I had two poems published! Which turned out to be my two publications for the year. I’m still enormously happy (and a little surprised, frankly) that every poem I’ve submitted to editors so far has been accepted for publication somewhere.

In February Only the Trees came out in Arsenika. I really love this indulgent love poem, because most of the poetry I’ve ever written was love poetry, unlike my fiction which has had a lot less romantic content. I’m so happy it found a home and people seemed to enjoy it.

In September Strange Horizons published Survival in Six Easy Steps, probably my most political poem so far and the one I’m still the most proud of.
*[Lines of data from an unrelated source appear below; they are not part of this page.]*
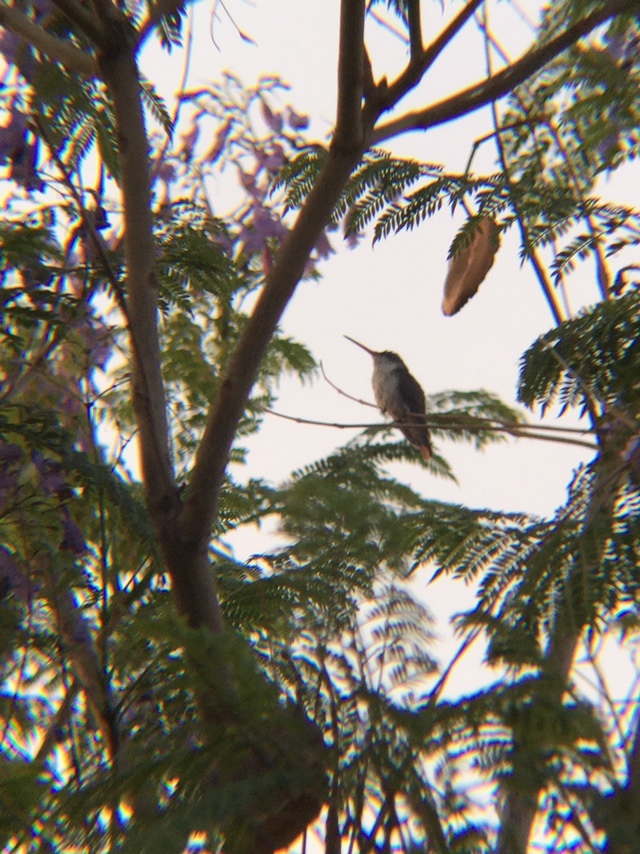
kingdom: Animalia
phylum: Chordata
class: Aves
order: Apodiformes
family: Trochilidae
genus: Leucolia
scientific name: Leucolia violiceps
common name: Violet-crowned hummingbird
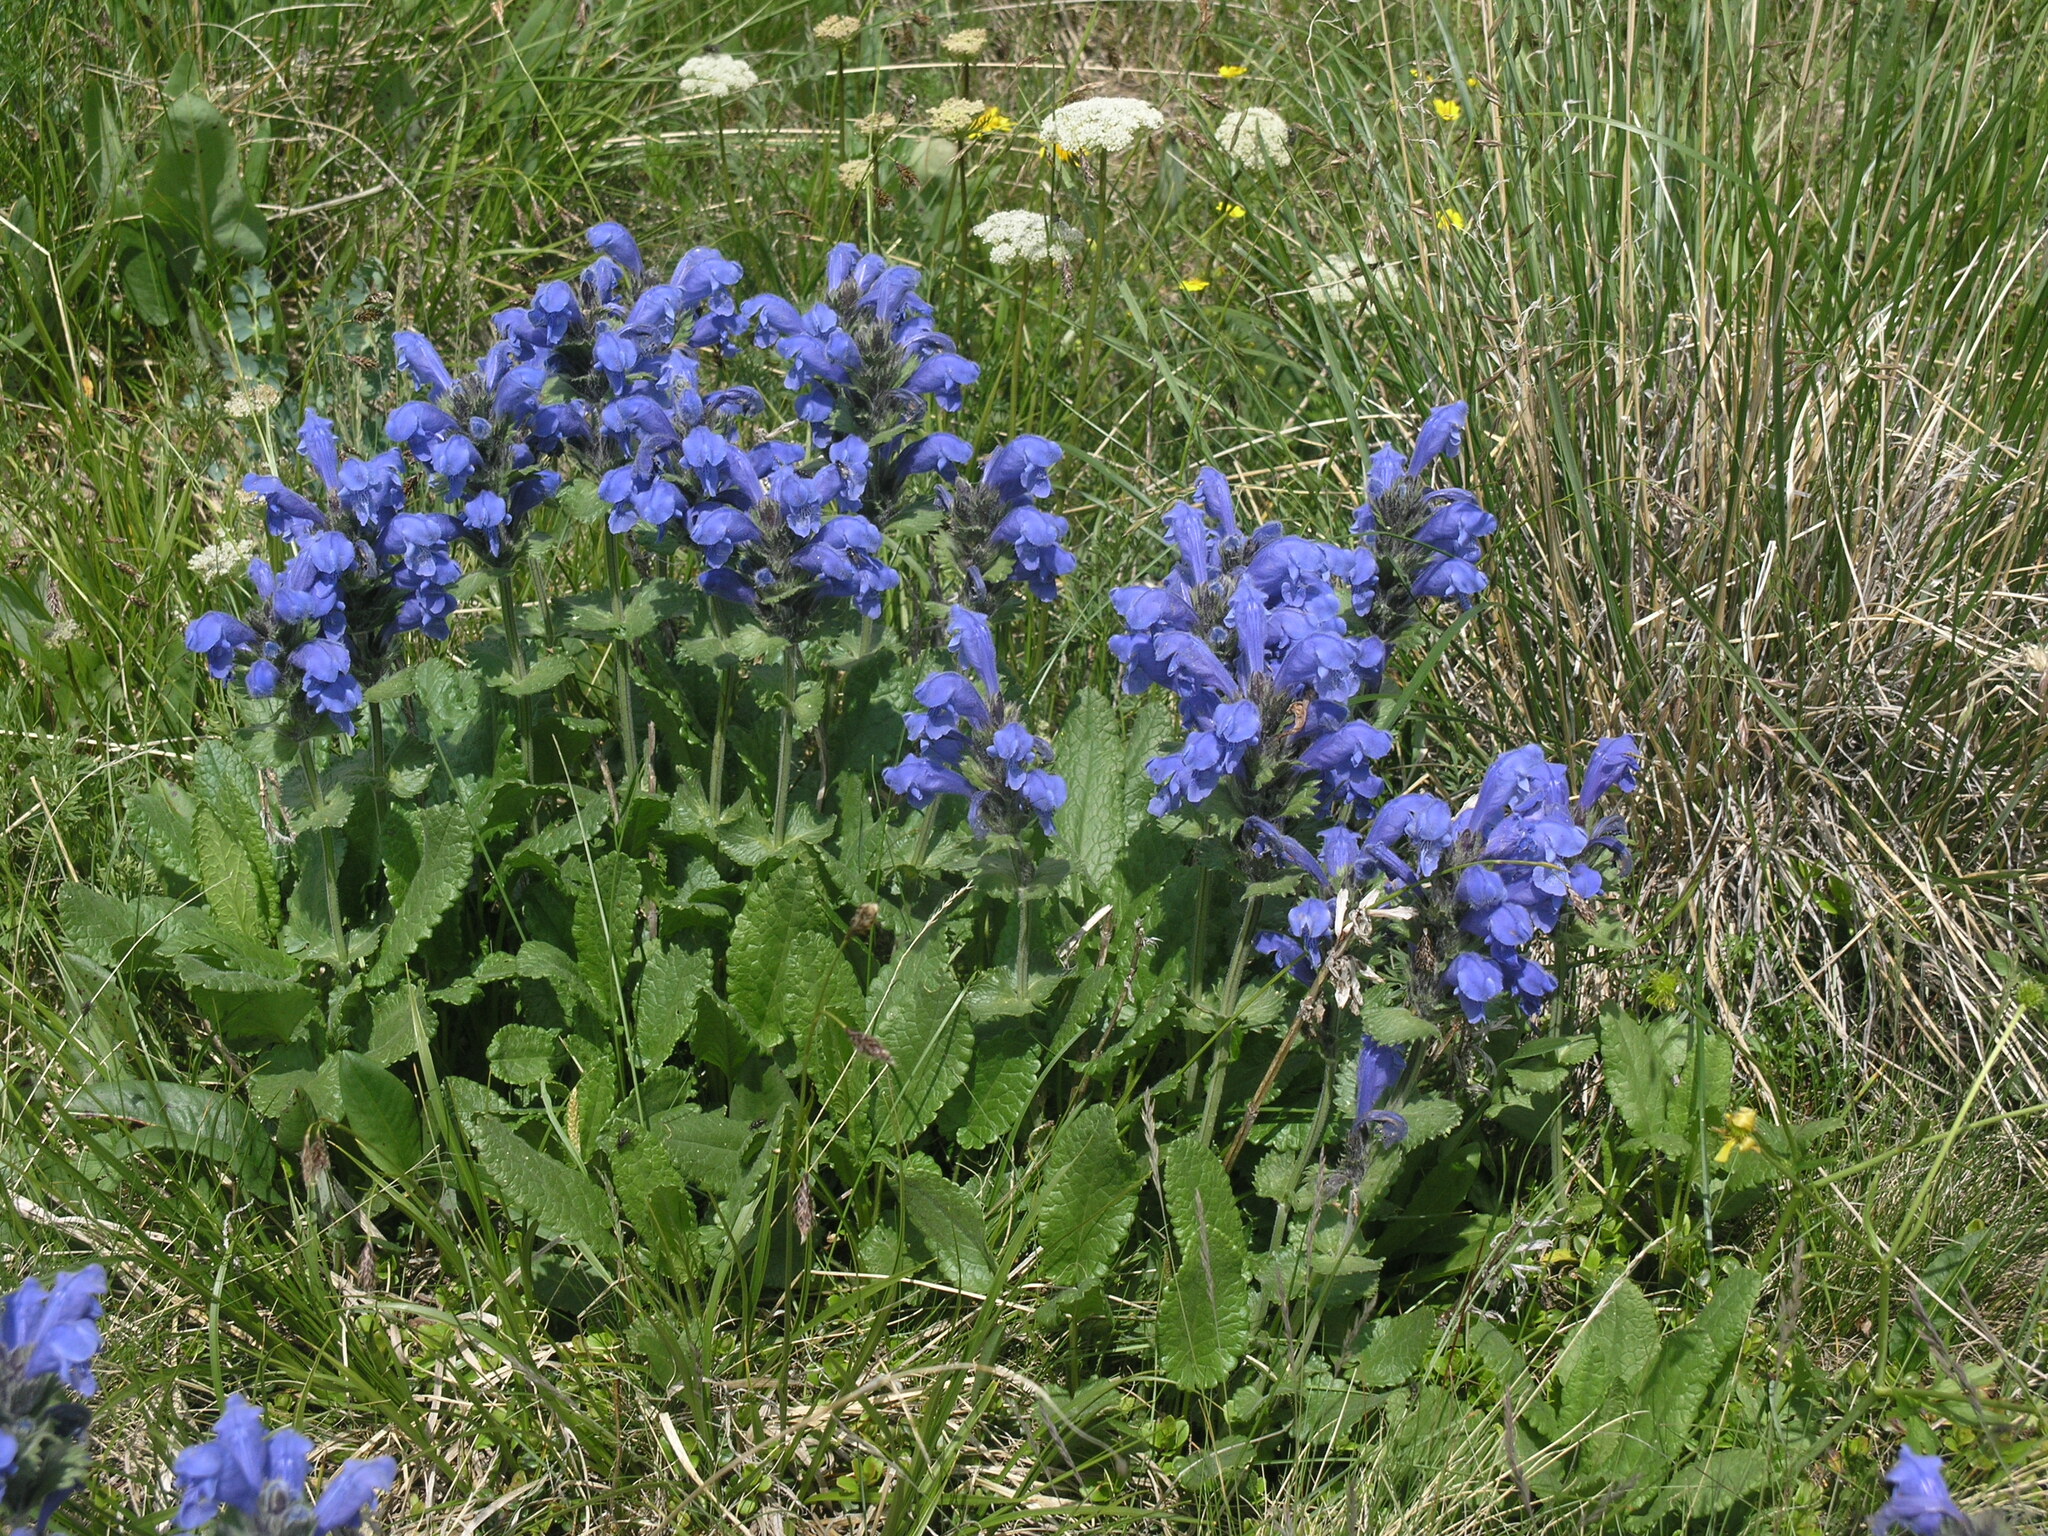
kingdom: Plantae
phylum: Tracheophyta
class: Magnoliopsida
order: Lamiales
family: Lamiaceae
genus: Dracocephalum
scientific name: Dracocephalum grandiflorum
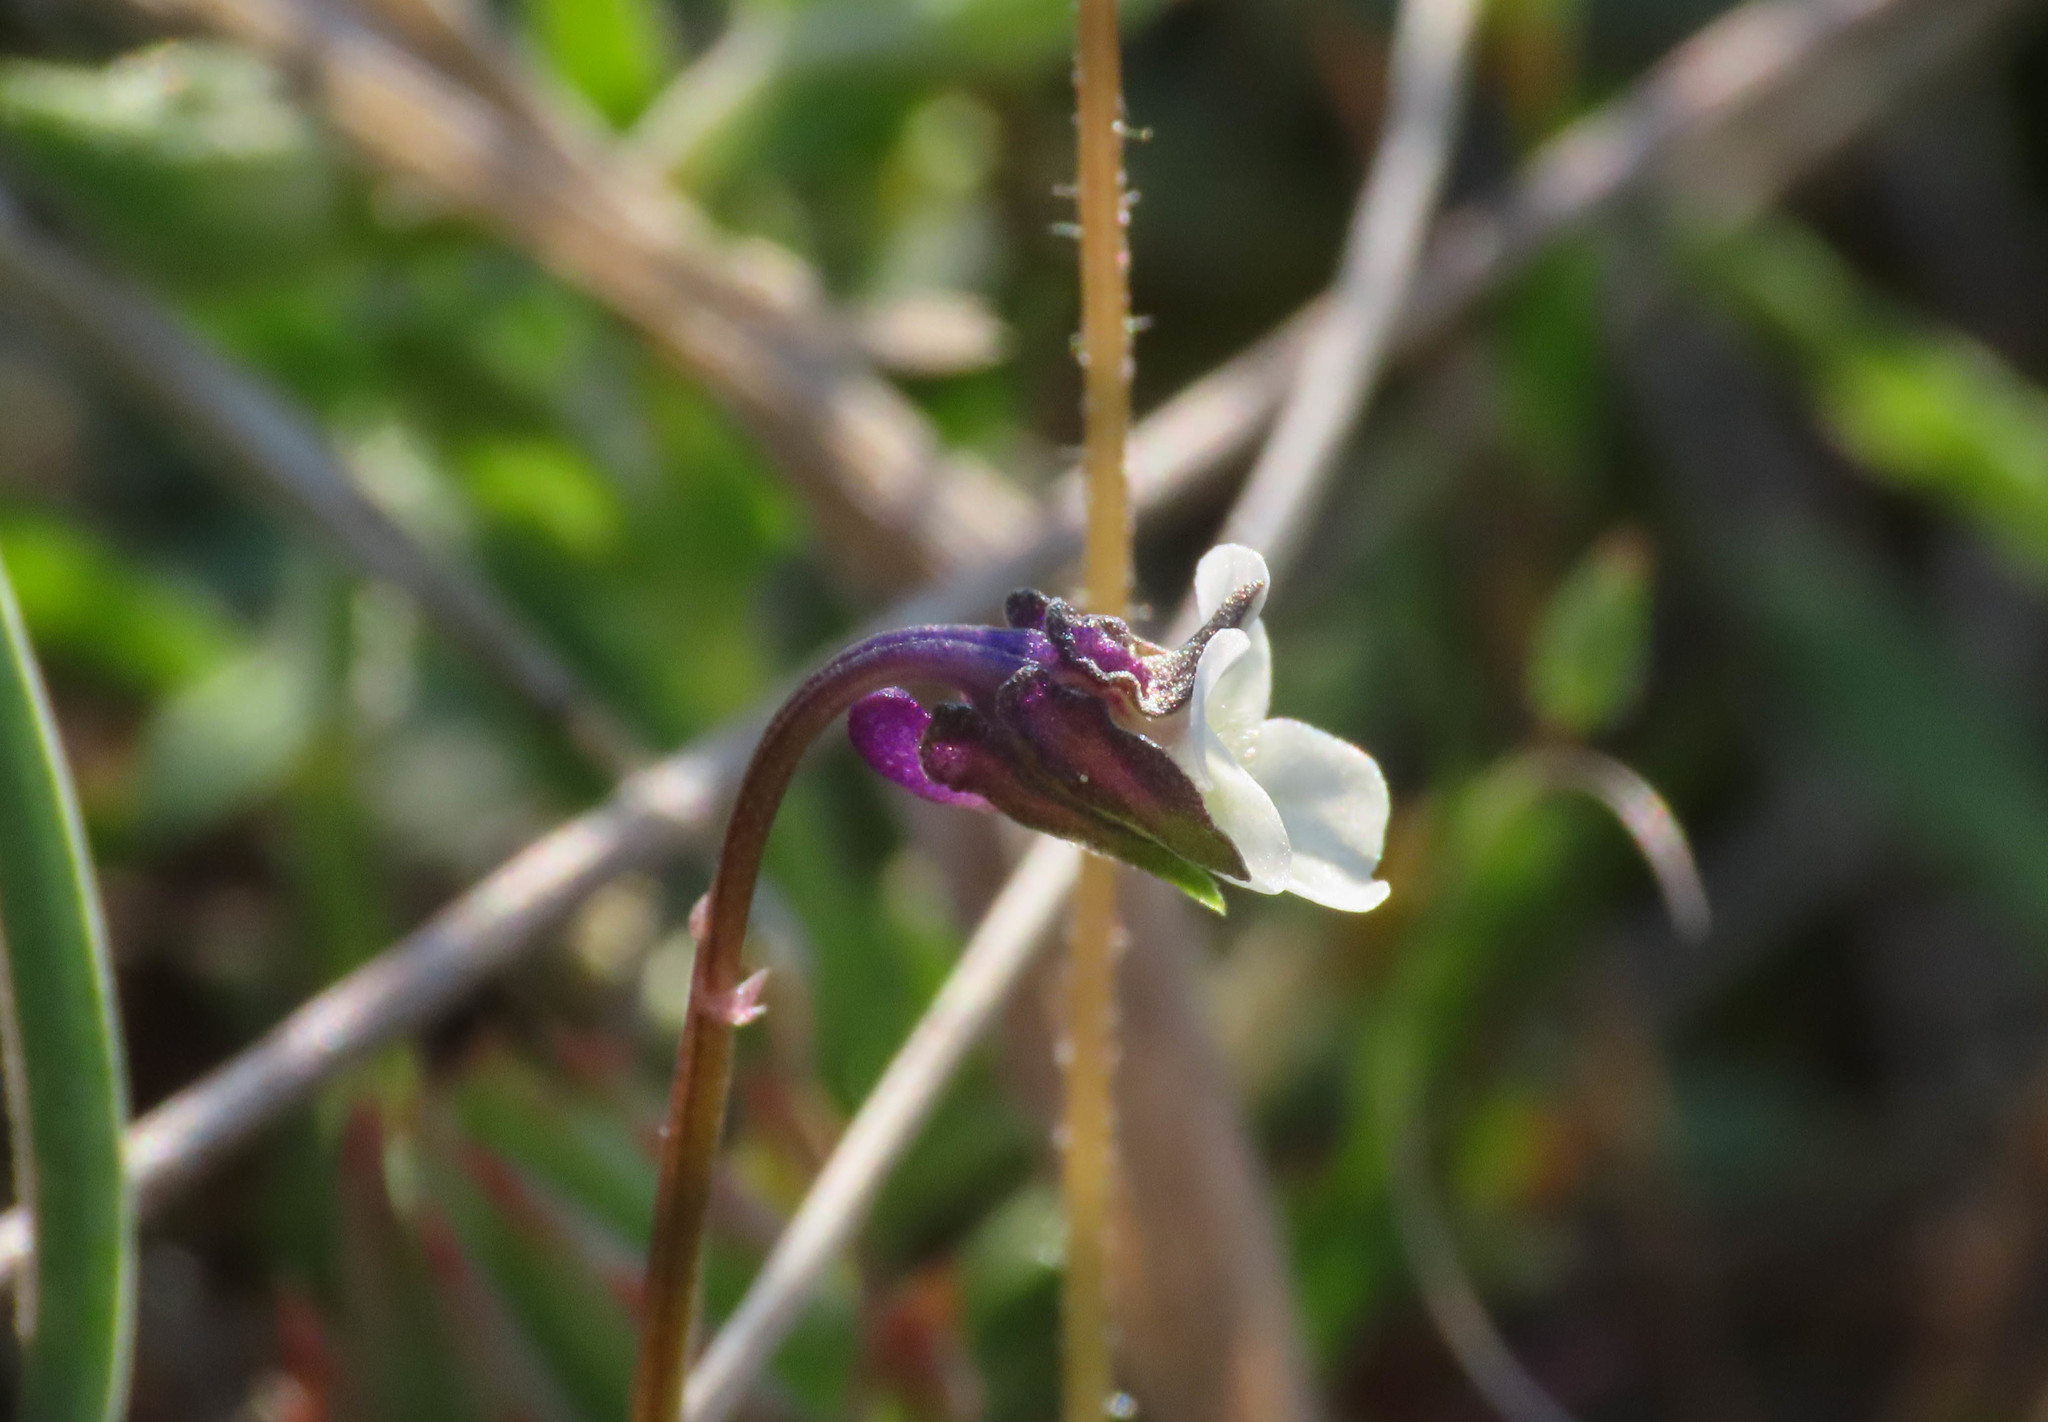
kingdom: Plantae
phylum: Tracheophyta
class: Magnoliopsida
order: Malpighiales
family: Violaceae
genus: Viola
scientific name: Viola kitaibeliana
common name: Dwarf pansy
It’s hard to talk about, for me, because it just feels like the articulation of a truth that’s been with me and will stay with me for a long while if not the rest of my life.

Nonfiction

I told myself I was going to take it easy on the nonfiction this year and focus more on fiction, but of course ended up writing the same amount of articles as last year. /o\

The full list:

I do consider it the epitome of my ~personal brand~ that I wrote an article on how to worldbuild your fictional military correctly and an article on how Romance should be taken more seriously as SF/F within months of each other. It doesn’t get more me than that.

But I got to write for four different outlets this year! Three of them entirely new for me! It has been a struggle though, to sit on my hands and NOT pitch articles about things like “The Chilling Adventures of Sabrina”, or “Titans” or “She-Ra and the Princesses of Power” because I Do Not Have Time To Write More Articles.

Short Stories

I ended up writing three short stories in the first half of 2018, about 50% of my most optimistic estimate. One was accepted for publication and will be out next year, one is still making the rounds among various magazines, one is still unfinished.

In general, writing short stories is a really long, arduous process for me, something I kind of knew going into 2018, but was hoping to somehow improve at. No joke, a short story can take me about 8 months from conception to finished product, when a full edit of my nearly-novel-length novella took me two months.

At the end of September I was lucky enough to meet Ann Leckie, one of my favorite writers, at an SF/F con and even luckier to find myself sitting next to her at a dinner table. There were a few other writers present, and I shared my experience of short stories absolute torture for me, they took so long and I felt like producing publishable stuff was an endless process. And then Ann Leckie told me I should just forget about short stories and focus on my book instead.

For some reason having that affirmation from a writer I so deeply admire gave me some kind of mental push to just say, forget about short stories for a while, focus on the novel. Whenever my brain tries to tell me I’ll never amount to anything if I can’t even produce decent short stories I can tell it to shut up because Ann Leckie told me I was allowed to focus on other things, haha.

The Novel

Oh hey, I can update about this now! Me writing a novel is a real thing, not something that exists solely in my head! The working title is Empress of Ashes.

I spent November writing 50,000 words of my first draft (all of it will be scrapped for the second draft, but that was a given), ended up doing other things entirely in December, and am now going to get back to writing that last 30k in January! Every day we get ever closer to the magical moment when I can experience resounding rejection from agents and publishers about my very own novel!

What’s next?

What’s my writing wishlist for 2019?

If I’m very, very fortunate, I hope to have the second draft of the novel done by the end of the year, and maybe even be in the process of a third draft (out of, hopefully, no more than five, but who knows). I hope I can take time in between drafts to write at least one short story (plus finish the one I started this year).

It’s a lot of grunt work. I suspect I’ll have even fewer publication credits next year, compared to this year. But I knew this time had to come if I wanted any hope of publishing a book. So, here we go.